* GOAL OF THE EXERCISE
Reproduce every line of the following records verbatim, with no alteration.

────────────────

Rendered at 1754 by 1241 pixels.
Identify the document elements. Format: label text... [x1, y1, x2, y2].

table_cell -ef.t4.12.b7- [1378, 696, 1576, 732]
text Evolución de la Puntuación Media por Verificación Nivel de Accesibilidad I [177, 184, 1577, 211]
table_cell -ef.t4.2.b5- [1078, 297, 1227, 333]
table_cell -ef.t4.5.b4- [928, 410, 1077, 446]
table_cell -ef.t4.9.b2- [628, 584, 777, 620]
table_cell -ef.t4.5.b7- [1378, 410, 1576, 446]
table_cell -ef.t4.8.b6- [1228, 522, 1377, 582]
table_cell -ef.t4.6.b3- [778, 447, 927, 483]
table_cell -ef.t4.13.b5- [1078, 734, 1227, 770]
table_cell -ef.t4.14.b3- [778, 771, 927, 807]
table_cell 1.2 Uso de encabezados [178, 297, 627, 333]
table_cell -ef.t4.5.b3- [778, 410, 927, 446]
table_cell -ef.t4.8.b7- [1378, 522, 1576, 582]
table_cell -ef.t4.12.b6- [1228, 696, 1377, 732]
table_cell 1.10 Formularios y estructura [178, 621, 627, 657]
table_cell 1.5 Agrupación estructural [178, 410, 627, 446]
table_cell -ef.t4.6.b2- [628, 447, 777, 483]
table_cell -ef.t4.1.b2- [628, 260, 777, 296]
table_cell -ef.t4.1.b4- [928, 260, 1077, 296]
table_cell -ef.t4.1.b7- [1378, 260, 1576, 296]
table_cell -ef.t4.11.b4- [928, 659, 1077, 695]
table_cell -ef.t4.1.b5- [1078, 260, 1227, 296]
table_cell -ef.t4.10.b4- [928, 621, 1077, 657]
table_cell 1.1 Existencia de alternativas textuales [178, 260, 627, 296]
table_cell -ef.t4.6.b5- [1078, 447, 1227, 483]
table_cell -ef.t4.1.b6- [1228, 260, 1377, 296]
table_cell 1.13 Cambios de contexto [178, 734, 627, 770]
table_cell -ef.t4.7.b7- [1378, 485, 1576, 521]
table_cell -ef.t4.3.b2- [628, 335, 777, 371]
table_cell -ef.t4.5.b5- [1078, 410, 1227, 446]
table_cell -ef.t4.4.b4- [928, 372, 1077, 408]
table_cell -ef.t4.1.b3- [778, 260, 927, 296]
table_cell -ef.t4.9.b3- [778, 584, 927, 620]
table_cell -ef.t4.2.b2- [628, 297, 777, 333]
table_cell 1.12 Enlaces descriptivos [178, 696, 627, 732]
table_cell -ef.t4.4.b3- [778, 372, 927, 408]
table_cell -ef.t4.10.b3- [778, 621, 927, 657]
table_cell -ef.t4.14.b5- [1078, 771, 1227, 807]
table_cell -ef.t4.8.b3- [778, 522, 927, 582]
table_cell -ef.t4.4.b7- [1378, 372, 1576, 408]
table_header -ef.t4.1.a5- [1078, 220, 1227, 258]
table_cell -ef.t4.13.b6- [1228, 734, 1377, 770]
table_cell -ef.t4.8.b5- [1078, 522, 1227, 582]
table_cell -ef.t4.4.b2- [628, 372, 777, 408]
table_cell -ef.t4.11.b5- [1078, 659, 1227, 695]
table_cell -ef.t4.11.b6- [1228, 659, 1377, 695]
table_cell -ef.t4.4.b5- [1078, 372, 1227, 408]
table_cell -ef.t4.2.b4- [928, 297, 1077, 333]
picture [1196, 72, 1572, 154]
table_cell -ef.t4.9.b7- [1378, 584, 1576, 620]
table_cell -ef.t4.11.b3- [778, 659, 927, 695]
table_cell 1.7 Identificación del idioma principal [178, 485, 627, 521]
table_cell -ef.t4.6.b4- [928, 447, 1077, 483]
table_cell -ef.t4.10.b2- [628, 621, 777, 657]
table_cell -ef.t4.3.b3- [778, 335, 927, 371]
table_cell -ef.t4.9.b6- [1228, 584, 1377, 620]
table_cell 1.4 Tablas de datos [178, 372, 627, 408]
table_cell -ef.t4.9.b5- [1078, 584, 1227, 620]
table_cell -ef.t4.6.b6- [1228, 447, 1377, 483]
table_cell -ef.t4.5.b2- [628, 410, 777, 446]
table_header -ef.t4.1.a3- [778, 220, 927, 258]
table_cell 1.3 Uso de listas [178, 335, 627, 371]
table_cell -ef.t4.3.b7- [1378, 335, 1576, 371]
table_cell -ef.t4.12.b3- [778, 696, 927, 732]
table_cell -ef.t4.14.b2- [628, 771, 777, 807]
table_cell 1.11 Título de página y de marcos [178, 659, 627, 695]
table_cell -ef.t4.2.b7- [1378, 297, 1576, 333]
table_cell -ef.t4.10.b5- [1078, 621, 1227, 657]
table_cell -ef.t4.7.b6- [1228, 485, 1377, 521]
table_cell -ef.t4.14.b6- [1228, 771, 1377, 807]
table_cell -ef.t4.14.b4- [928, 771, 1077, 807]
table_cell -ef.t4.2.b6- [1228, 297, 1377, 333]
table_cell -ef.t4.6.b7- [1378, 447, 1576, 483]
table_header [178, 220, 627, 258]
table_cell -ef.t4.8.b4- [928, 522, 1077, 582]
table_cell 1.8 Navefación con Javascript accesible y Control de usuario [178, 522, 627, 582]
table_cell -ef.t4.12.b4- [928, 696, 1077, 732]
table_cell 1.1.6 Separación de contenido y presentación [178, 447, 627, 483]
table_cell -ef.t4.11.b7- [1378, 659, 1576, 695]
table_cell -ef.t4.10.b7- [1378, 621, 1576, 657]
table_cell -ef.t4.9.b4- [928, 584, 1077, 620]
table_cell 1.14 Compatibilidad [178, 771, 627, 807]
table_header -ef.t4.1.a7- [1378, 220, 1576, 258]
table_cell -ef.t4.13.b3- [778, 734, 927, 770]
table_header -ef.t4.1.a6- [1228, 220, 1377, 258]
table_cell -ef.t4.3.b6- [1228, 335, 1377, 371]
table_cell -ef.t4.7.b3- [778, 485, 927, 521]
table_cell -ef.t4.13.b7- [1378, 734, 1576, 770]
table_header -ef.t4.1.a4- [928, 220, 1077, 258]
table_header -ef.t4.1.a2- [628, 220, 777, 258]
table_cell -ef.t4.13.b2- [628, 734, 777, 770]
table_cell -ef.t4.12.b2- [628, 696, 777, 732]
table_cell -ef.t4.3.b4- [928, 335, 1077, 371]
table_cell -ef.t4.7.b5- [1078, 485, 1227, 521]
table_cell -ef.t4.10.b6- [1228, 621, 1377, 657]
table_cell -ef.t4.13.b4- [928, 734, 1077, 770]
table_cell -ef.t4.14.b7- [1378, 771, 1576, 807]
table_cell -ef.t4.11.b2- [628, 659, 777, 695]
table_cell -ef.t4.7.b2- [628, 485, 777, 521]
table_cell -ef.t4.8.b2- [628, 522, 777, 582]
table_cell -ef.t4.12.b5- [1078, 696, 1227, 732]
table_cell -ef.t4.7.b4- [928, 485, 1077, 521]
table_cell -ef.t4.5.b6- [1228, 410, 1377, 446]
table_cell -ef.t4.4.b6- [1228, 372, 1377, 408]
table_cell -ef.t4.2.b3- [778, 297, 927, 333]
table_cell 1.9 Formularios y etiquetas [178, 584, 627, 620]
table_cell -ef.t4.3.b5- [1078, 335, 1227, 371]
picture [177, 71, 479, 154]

────────────────

* TASK ANSWER
Rendered at 1754 by 1241 pixels.
Identify the document elements. Format: label text... [x1, y1, x2, y2].

table_cell -ef.t4.12.b7- [1378, 696, 1576, 732]
text Evolución de la Puntuación Media por Verificación Nivel de Accesibilidad I [177, 184, 1577, 211]
table_cell -ef.t4.2.b5- [1078, 297, 1227, 333]
table_cell -ef.t4.5.b4- [928, 410, 1077, 446]
table_cell -ef.t4.9.b2- [628, 584, 777, 620]
table_cell -ef.t4.5.b7- [1378, 410, 1576, 446]
table_cell -ef.t4.8.b6- [1228, 522, 1377, 582]
table_cell -ef.t4.6.b3- [778, 447, 927, 483]
table_cell -ef.t4.13.b5- [1078, 734, 1227, 770]
table_cell -ef.t4.14.b3- [778, 771, 927, 807]
table_cell 1.2 Uso de encabezados [178, 297, 627, 333]
table_cell -ef.t4.5.b3- [778, 410, 927, 446]
table_cell -ef.t4.8.b7- [1378, 522, 1576, 582]
table_cell -ef.t4.12.b6- [1228, 696, 1377, 732]
table_cell 1.10 Formularios y estructura [178, 621, 627, 657]
table_cell 1.5 Agrupación estructural [178, 410, 627, 446]
table_cell -ef.t4.6.b2- [628, 447, 777, 483]
table_cell -ef.t4.1.b2- [628, 260, 777, 296]
table_cell -ef.t4.1.b4- [928, 260, 1077, 296]
table_cell -ef.t4.1.b7- [1378, 260, 1576, 296]
table_cell -ef.t4.11.b4- [928, 659, 1077, 695]
table_cell -ef.t4.1.b5- [1078, 260, 1227, 296]
table_cell -ef.t4.10.b4- [928, 621, 1077, 657]
table_cell 1.1 Existencia de alternativas textuales [178, 260, 627, 296]
table_cell -ef.t4.6.b5- [1078, 447, 1227, 483]
table_cell -ef.t4.1.b6- [1228, 260, 1377, 296]
table_cell 1.13 Cambios de contexto [178, 734, 627, 770]
table_cell -ef.t4.7.b7- [1378, 485, 1576, 521]
table_cell -ef.t4.3.b2- [628, 335, 777, 371]
table_cell -ef.t4.5.b5- [1078, 410, 1227, 446]
table_cell -ef.t4.4.b4- [928, 372, 1077, 408]
table_cell -ef.t4.1.b3- [778, 260, 927, 296]
table_cell -ef.t4.9.b3- [778, 584, 927, 620]
table_cell -ef.t4.2.b2- [628, 297, 777, 333]
table_cell 1.12 Enlaces descriptivos [178, 696, 627, 732]
table_cell -ef.t4.4.b3- [778, 372, 927, 408]
table_cell -ef.t4.10.b3- [778, 621, 927, 657]
table_cell -ef.t4.14.b5- [1078, 771, 1227, 807]
table_cell -ef.t4.8.b3- [778, 522, 927, 582]
table_cell -ef.t4.4.b7- [1378, 372, 1576, 408]
table_header -ef.t4.1.a5- [1078, 220, 1227, 258]
table_cell -ef.t4.13.b6- [1228, 734, 1377, 770]
table_cell -ef.t4.8.b5- [1078, 522, 1227, 582]
table_cell -ef.t4.4.b2- [628, 372, 777, 408]
table_cell -ef.t4.11.b5- [1078, 659, 1227, 695]
table_cell -ef.t4.11.b6- [1228, 659, 1377, 695]
table_cell -ef.t4.4.b5- [1078, 372, 1227, 408]
table_cell -ef.t4.2.b4- [928, 297, 1077, 333]
picture [1196, 72, 1572, 154]
table_cell -ef.t4.9.b7- [1378, 584, 1576, 620]
table_cell -ef.t4.11.b3- [778, 659, 927, 695]
table_cell 1.7 Identificación del idioma principal [178, 485, 627, 521]
table_cell -ef.t4.6.b4- [928, 447, 1077, 483]
table_cell -ef.t4.10.b2- [628, 621, 777, 657]
table_cell -ef.t4.3.b3- [778, 335, 927, 371]
table_cell -ef.t4.9.b6- [1228, 584, 1377, 620]
table_cell 1.4 Tablas de datos [178, 372, 627, 408]
table_cell -ef.t4.9.b5- [1078, 584, 1227, 620]
table_cell -ef.t4.6.b6- [1228, 447, 1377, 483]
table_cell -ef.t4.5.b2- [628, 410, 777, 446]
table_header -ef.t4.1.a3- [778, 220, 927, 258]
table_cell 1.3 Uso de listas [178, 335, 627, 371]
table_cell -ef.t4.3.b7- [1378, 335, 1576, 371]
table_cell -ef.t4.12.b3- [778, 696, 927, 732]
table_cell -ef.t4.14.b2- [628, 771, 777, 807]
table_cell 1.11 Título de página y de marcos [178, 659, 627, 695]
table_cell -ef.t4.2.b7- [1378, 297, 1576, 333]
table_cell -ef.t4.10.b5- [1078, 621, 1227, 657]
table_cell -ef.t4.7.b6- [1228, 485, 1377, 521]
table_cell -ef.t4.14.b6- [1228, 771, 1377, 807]
table_cell -ef.t4.14.b4- [928, 771, 1077, 807]
table_cell -ef.t4.2.b6- [1228, 297, 1377, 333]
table_cell -ef.t4.6.b7- [1378, 447, 1576, 483]
table_header [178, 220, 627, 258]
table_cell -ef.t4.8.b4- [928, 522, 1077, 582]
table_cell 1.8 Navefación con Javascript accesible y Control de usuario [178, 522, 627, 582]
table_cell -ef.t4.12.b4- [928, 696, 1077, 732]
table_cell 1.1.6 Separación de contenido y presentación [178, 447, 627, 483]
table_cell -ef.t4.11.b7- [1378, 659, 1576, 695]
table_cell -ef.t4.10.b7- [1378, 621, 1576, 657]
table_cell -ef.t4.9.b4- [928, 584, 1077, 620]
table_cell 1.14 Compatibilidad [178, 771, 627, 807]
table_header -ef.t4.1.a7- [1378, 220, 1576, 258]
table_cell -ef.t4.13.b3- [778, 734, 927, 770]
table_header -ef.t4.1.a6- [1228, 220, 1377, 258]
table_cell -ef.t4.3.b6- [1228, 335, 1377, 371]
table_cell -ef.t4.7.b3- [778, 485, 927, 521]
table_cell -ef.t4.13.b7- [1378, 734, 1576, 770]
table_header -ef.t4.1.a4- [928, 220, 1077, 258]
table_header -ef.t4.1.a2- [628, 220, 777, 258]
table_cell -ef.t4.13.b2- [628, 734, 777, 770]
table_cell -ef.t4.12.b2- [628, 696, 777, 732]
table_cell -ef.t4.3.b4- [928, 335, 1077, 371]
table_cell -ef.t4.7.b5- [1078, 485, 1227, 521]
table_cell -ef.t4.10.b6- [1228, 621, 1377, 657]
table_cell -ef.t4.13.b4- [928, 734, 1077, 770]
table_cell -ef.t4.14.b7- [1378, 771, 1576, 807]
table_cell -ef.t4.11.b2- [628, 659, 777, 695]
table_cell -ef.t4.7.b2- [628, 485, 777, 521]
table_cell -ef.t4.8.b2- [628, 522, 777, 582]
table_cell -ef.t4.12.b5- [1078, 696, 1227, 732]
table_cell -ef.t4.7.b4- [928, 485, 1077, 521]
table_cell -ef.t4.5.b6- [1228, 410, 1377, 446]
table_cell -ef.t4.4.b6- [1228, 372, 1377, 408]
table_cell -ef.t4.2.b3- [778, 297, 927, 333]
table_cell 1.9 Formularios y etiquetas [178, 584, 627, 620]
table_cell -ef.t4.3.b5- [1078, 335, 1227, 371]
picture [177, 71, 479, 154]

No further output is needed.